I was told by a couple fellas here to up my “desk game” and consider trading in my folding table and chair for a giant office desk and cushy rolling chair. But I work best in my minimalist milieu and don’t require a 500-pound piece of furniture for a desk. I’m a laptop writer after all, not a steakhouse manager.
My creative spaces are hardly instagrammable (if that’s even a thing now). They could never compete with the cozy Live Laugh Love set or dark library dens of serious scholars.
However, these are the 7 things I ask for:
A simple desk that doesn’t shake
Black gel 0.7 pens. Never blue ink (what am I, a peasant?)
Pictures of people and things I love
Noise cancelling headphones
Coffee
Natural light
Cat (when in season)
So…if this is all I really require, there are two ways to frame my Assisi decision. I’m either a very portable writer or I don’t need to travel at all in order to write. There’s a good chance I’d be more productive working on the airplane tray during the flight to Italy, than in Italy itself.
We have a week to decide. In the meantime, Superstore pasta and fried bologna will go down just fine before tackling the next chapter.
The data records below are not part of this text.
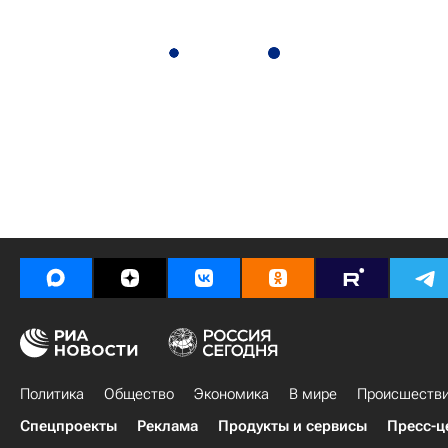
Политика
Общество
Экономика
В мире
Происшеств
Спецпроекты
Реклама
Продукты и сервисы
Пресс-ц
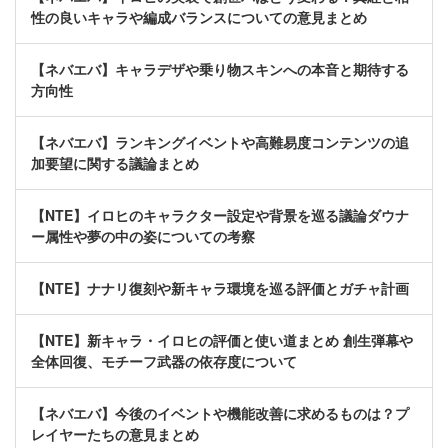
性の良いキャラや編成バランスについての意見まとめ
【ネバエバ】キャラデザや乗り物スキンへの本音と期待する
方向性
【ネバエバ】ランキングイベントや高難易度コンテンツの追
加要望に関する議論まとめ
【NTE】イロヒのキャラクター設定や背景を巡る議論ダウナ
ー属性や夢の中の姿についての考察
【NTE】ナナリ復刻や新キャラ環境を巡る評価とガチャ計画
【NTE】新キャラ・イロヒの評価と使い道まとめ 創生弾幕や
全体回復、モチーフ武器の依存度について
【ネバエバ】今後のイベントや機能改善に求めるものは？プ
レイヤーたちの意見まとめ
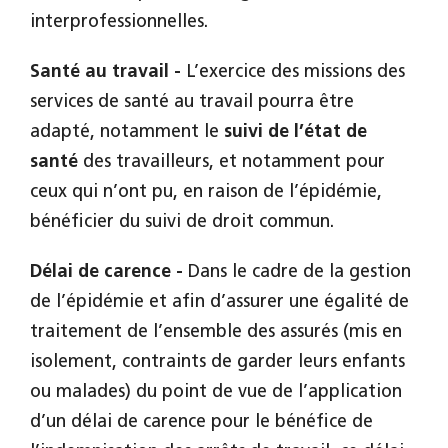
interprofessionnelles.
Santé au travail -
L’exercice des missions des
services de santé au travail pourra être
adapté, notamment le
suivi de l’état de
santé
des travailleurs, et notamment pour
ceux qui n’ont pu, en raison de l’épidémie,
bénéficier du suivi de droit commun.
Délai de carence -
Dans le cadre de la gestion
de l’épidémie et afin d’assurer une égalité de
traitement de l’ensemble des assurés (mis en
isolement, contraints de garder leurs enfants
ou malades) du point de vue de l’application
d’un délai de carence pour le bénéfice de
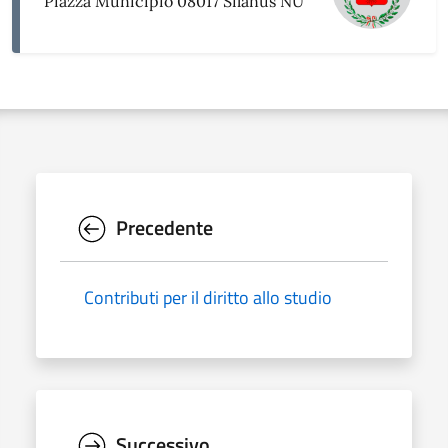
Piazza Municipio 08017 Silanus NU
Precedente
Contributi per il diritto allo studio
Successivo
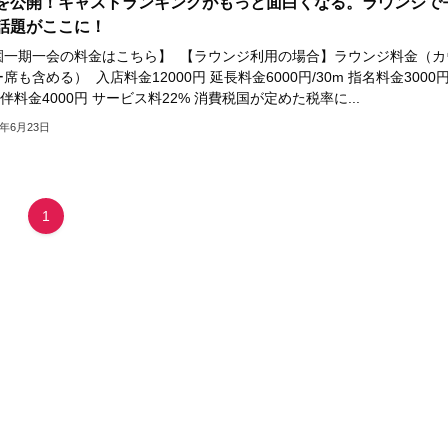
を公開！キャストランキングがもっと面白くなる。ラウンジで
話題がここに！
園一期一会の料金はこちら】 【ラウンジ利用の場合】ラウンジ料金（カ
席も含める） 入店料金12000円 延長料金6000円/30m 指名料金3000
 同伴料金4000円 サービス料22% 消費税国が定めた税率に...
3年6月23日
1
Assignment: Show me or describe your ideal work space in the comment section…
I love looking at other people's writing spaces - they ran a series for a few years on the Guardian, you'll find it there. For me it's just <insert cafe anywhere away from my house and family>. Give me a shout if you want a guest post just about women's attitudes to creative spaces... And go to Assissi! Yes you might not get much done but it'll be more material. And you can read Mary Gaitskill's Lost Cat.